Every line in the records below between the one holding "Here's an example" and the one holding "see more on", inclusive, is to be set down exactly; all other lines are to be left out.

--- Records to use Enclosed Below ---

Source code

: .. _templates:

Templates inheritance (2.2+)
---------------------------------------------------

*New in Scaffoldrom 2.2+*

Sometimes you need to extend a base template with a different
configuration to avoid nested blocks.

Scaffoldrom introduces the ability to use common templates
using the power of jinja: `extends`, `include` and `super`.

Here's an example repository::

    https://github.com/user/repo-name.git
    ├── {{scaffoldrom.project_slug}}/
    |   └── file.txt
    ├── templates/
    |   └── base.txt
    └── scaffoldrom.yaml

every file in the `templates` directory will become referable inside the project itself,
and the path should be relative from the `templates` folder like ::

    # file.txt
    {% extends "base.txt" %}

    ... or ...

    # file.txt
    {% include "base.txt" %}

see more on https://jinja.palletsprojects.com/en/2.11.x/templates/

--- End of Enclosed Records to use ---
--- Records to use Enclosed Below ---

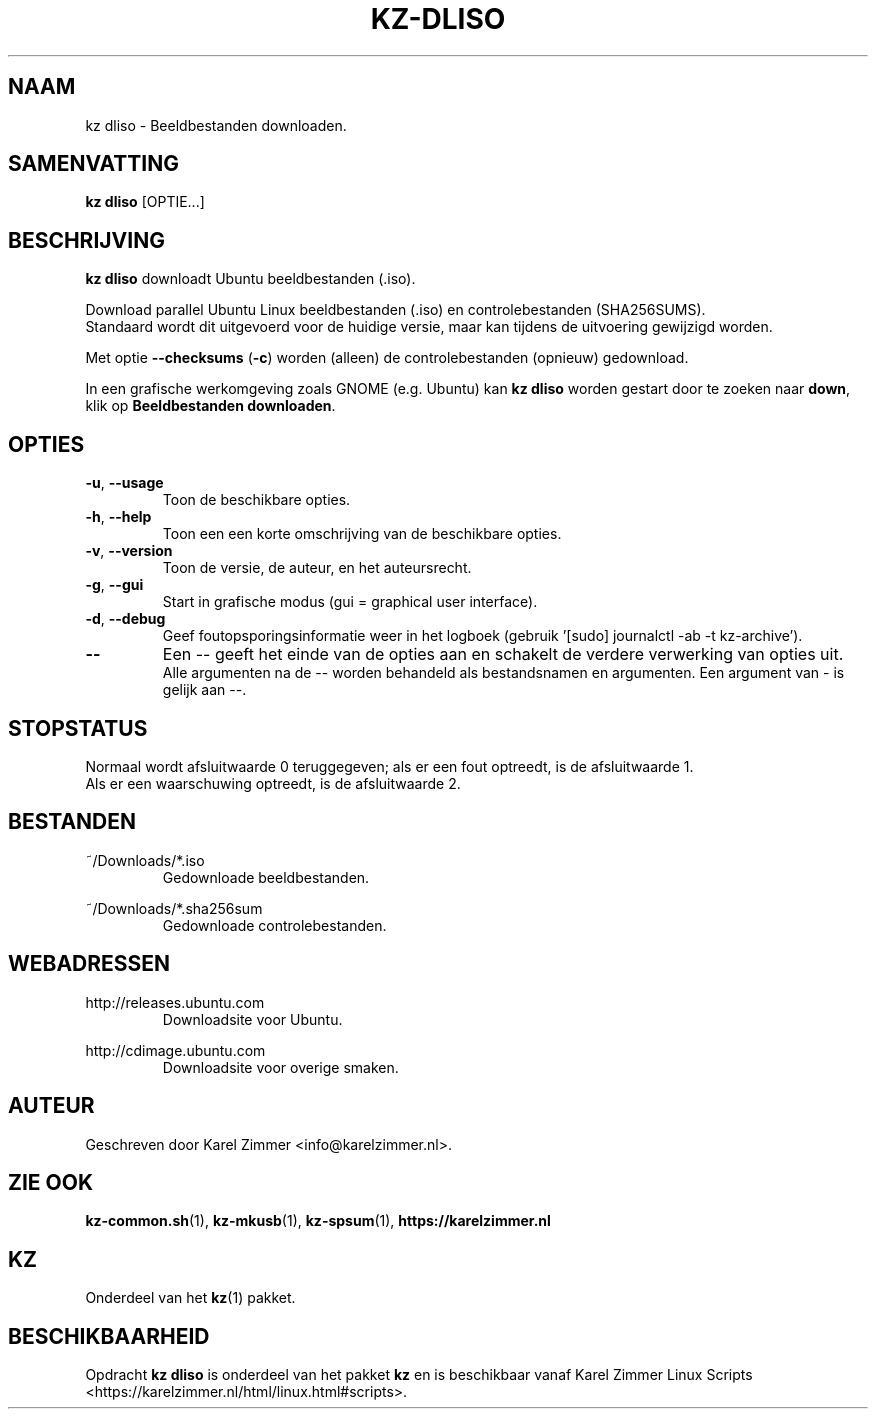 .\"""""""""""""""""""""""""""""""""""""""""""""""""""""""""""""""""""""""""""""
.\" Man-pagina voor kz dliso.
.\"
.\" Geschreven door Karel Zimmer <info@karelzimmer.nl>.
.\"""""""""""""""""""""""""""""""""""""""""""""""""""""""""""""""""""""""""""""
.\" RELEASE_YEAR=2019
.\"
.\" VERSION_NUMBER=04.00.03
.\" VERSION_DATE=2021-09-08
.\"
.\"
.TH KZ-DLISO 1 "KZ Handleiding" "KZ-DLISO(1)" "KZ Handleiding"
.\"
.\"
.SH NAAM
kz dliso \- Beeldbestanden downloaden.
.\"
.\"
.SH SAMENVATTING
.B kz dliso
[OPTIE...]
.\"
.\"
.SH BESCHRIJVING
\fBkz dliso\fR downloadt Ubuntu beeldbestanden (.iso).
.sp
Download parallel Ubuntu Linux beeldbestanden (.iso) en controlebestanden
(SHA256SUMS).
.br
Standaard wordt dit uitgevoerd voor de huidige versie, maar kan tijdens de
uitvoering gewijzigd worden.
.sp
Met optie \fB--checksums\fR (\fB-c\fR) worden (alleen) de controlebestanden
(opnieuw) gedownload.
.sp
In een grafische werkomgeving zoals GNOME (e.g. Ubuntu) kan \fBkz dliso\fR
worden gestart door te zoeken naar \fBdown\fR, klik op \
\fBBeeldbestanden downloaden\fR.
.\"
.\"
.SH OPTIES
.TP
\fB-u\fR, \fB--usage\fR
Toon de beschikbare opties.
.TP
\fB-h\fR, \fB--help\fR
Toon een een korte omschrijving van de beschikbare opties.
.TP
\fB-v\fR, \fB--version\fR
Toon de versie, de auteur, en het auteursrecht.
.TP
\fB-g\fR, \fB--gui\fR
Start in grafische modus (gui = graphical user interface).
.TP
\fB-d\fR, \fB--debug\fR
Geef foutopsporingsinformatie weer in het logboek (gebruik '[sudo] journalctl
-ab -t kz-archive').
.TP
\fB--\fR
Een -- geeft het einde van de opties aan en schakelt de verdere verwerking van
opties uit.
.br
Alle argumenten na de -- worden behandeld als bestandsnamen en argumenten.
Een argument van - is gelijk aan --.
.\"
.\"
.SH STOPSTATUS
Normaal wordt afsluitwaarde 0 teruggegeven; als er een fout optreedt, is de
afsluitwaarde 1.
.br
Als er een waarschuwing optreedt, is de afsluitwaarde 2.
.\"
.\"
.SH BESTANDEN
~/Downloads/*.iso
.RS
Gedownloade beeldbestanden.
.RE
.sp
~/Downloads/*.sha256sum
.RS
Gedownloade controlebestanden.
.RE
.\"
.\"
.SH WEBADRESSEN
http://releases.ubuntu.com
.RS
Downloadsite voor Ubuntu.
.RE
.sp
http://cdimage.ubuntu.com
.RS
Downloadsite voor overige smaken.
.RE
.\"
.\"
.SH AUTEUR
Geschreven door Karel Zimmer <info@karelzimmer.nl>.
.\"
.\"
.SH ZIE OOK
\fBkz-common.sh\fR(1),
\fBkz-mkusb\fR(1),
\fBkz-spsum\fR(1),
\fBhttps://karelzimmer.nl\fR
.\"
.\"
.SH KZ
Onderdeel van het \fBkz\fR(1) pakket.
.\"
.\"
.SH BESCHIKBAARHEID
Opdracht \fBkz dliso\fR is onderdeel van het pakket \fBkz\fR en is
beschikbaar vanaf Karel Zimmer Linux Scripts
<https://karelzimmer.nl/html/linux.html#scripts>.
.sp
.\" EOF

--- End of Enclosed Records to use ---

## Solved exercise
Here's an example repository::

    https://github.com/user/repo-name.git
    ├── {{scaffoldrom.project_slug}}/
    |   └── file.txt
    ├── templates/
    |   └── base.txt
    └── scaffoldrom.yaml

every file in the `templates` directory will become referable inside the project itself,
and the path should be relative from the `templates` folder like ::

    # file.txt
    {% extends "base.txt" %}

    ... or ...

    # file.txt
    {% include "base.txt" %}

see more on https://jinja.palletsprojects.com/en/2.11.x/templates/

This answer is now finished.